Yesterday’s panel opinion by Judge Jon Newman held, inter alia, that the government did not waive its right to withhold a 2002 OLC legal opinion under FOIA Exemption 5 by making public statements on subjects related to the opinion more than eight years after it was written. Exemption 5 protects “inter-agency or intra-agency memorandums or letters which would not be available by law to a party other than an agency in litigation with the agency.” Courts have construed this exemption to protect documents covered by the attorney-client and deliberative process privileges from disclosure, though they have acknowledged that the government can waive this protection by publicly confirming the legal rationales in such documents. See New York Times Co. v. U.S. Dept’ of Justice, 756 F.3d 100, 116 (2d Cir. 2014). According to the Second Circuit’s decision last year, this is precisely what occurred with the July 2010 Al-Awlaki memo. There, senior government officials defended the legality of lethal targeting in public statements made between 2010 and 2012, and then in 2013 released a DOJ white paper that “virtually parallel[ed]” the legal reasoning in the Al-Awlaki memo.
However, the 2002 OLC opinion concerns the applicability of the assassination ban in Executive Order 12333, a “related” topic but not one specifically mentioned in the white paper (or any of the public statements the Second Circuit relied on in New York Times I). Furthermore, the 2002 OLC opinion was written more than eight years prior to the earliest official defenses of lethal targeting’s legality, a fact that gave Judge Newman some concern:
The passage of a significant interval of time between a protected document and a government official’s subsequent statement discussing the same or a similar topic considered in the document inevitably raises a concern that the context in which the official spoke might be significantly different from the context in which the earlier document was prepared. Even if the content of legal reasoning set forth in one context is somewhat similar to such reasoning that is later explained publicly in another context, such similarity does not necessarily result in waiver. Moreover, ignoring both the differences in contexts and the passage of a significant interval of time would risk requiring government officials to consider numerous arguably similar documents prepared long before and then measure their public words very carefully so as not to inadvertently precipitate a waiver of protection for those earlier documents.

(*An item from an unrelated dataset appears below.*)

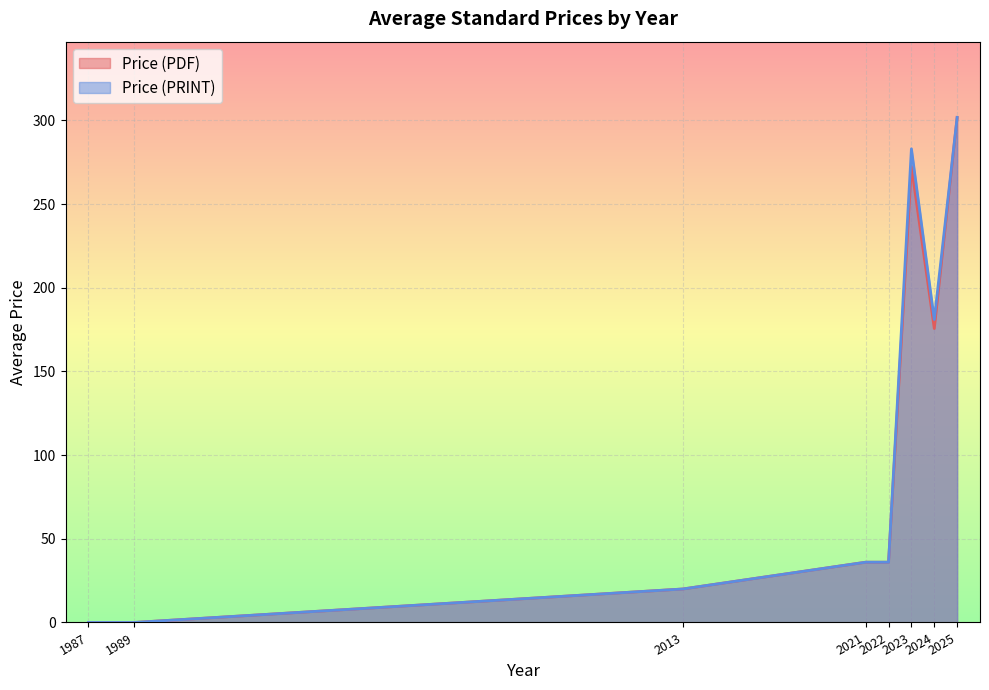

At which label is Price (PRINT) closest to 150?

2024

Yesterday’s ruling gives the government valuable authority in defending against Exemption 5 waiver claims. Perhaps most importantly, it helps distinguish between the detailed legal reasoning found in formal government documents and the relatively generic arguments found in statements by senior officials. This distinction supports the possibility that the release of the former might constitute waiver but the latter does not. Yesterday’s ruling also supports the argument that a waiver of Exemption 5 privileges for one document cannot be extended to other documents even if the documents are related, particularly when the statement constituting waiver occurs many years later. In any event, the ACLU and Times are likely to see this element of yesterday’s ruling cited in future government briefs, even after this particular ACLU/NYT FOIA litigation ends.